My new granddaughter, does anyone know about fluid on the brain?
July 22, 2008 6:00pm CST
This morning my first grandchild entered the world. During the pregnancy an ultra sound found fluid buildup on the brain. We were told it was massive amounts, she only had a 50-50 chance of surviving the birth, then only a 20% chance of not being severly handicapped. The plan was for her to be delivered by c-section and immediately taken to surgery to put in a shunt to drain the fluid. The truth is we all kind of had this space alien image of her. Now she's here with only a very minimal build up of fluid on the brain and it's draining, slowly but draining, and they have decided not to put in the shunt. They are going to monitor the draining for a couple days but right now they believe she is correcting herself. So now after 5 months on pins and needles I'm wondering if anyone knows can I relax now? Does anyone have any experience with this kind of child? I realize only time will tell if she is going to be challenged, and to what degree, but once this fluid drains will it stay gone or could it come back? My daughter and granddaughter live almost 900 miles away so I can't be there to talk to the doctors and the people that are there haven't been doing to good at getting answers to my questions.
2 people like this
22 Jul 08
Hydrocephalus is not as dangerous as it used to be. In the '60s most children with this condition were stillborn or did not survive. I'm surprised they didn't insert the shunt because that's the procedure of choice in these cases to prevent a buildup of pressure which will impede brain development.

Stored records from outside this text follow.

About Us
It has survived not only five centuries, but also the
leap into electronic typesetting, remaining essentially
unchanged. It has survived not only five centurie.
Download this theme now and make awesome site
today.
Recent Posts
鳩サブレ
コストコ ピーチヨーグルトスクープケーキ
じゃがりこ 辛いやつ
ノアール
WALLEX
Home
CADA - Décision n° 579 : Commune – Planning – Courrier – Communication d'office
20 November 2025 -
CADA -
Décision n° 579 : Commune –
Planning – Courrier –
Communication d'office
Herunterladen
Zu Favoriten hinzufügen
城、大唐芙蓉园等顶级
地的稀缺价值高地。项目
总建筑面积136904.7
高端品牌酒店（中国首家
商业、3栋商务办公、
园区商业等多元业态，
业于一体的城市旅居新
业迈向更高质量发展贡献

My wife was born missing 20% of her brain. Fortunately, it was only the visual cortex and some of the motor area. The doctors tried to convince her parents to have her institutionalized. They didn't and she is a fully functioning person today. She has visual challenges (legally blind, but can see enough to read a computer screen). She's a published author. She has terrible balance and difficulty walking more than about 100 yards. I wouldn't worry unnecessarily about your granddaughter. I'm sure she'll overcome whatever challenges life throws at her.
• United States
23 Jul 08
Thank you so much for the hope and inspiration. The shunt has not been ruled out they are going to monitor the fluid by ultra sound every two weeks and if it increases they will put in the shunt, since she is draining it they want to see how she will do on her own first. They can't repair the birth defect but are already making arrangements for early intervention to give her the best chance at a normal life. I do know about childdren beating the odds, I have a 14 year old that was not supposed to live to see her first birthday, and they tried to get me to institutionalize her as well. Nothing like a mothers love to beat the odds.
23 Jul 08
I knew a baby born with fluid on the brain... my cousins son - they drained the fuid at birth and she (my cousin) was told that he would never walk, talk, etc basically said he would be very handicapped etc... But he learnt to do it all, he walked, talked, did everything a normal child would do.... he surely was a real inspiration, one of the most cheekiest, cutest little boys! The fluid NEVER came back! It just goes to show that the doctors are not always right with what they say - because as I said my cousins son did EVREYTHING they said he would never be able to do! I really hope this helps you a bit as I have seen it all happen and hope that this is all the same case for your beautiful new grand daughter :) Take Care :)
23 Jul 08
That is awful to hear about your daughter and the first years of her life! I am glad that things are well now for her. And I can only say I hope things go well for your new grand daughter :) I am sure that it will just knowing and seeing it happen to another child myself I can only tell you about that and offer hope that this will also be the case for you grand child.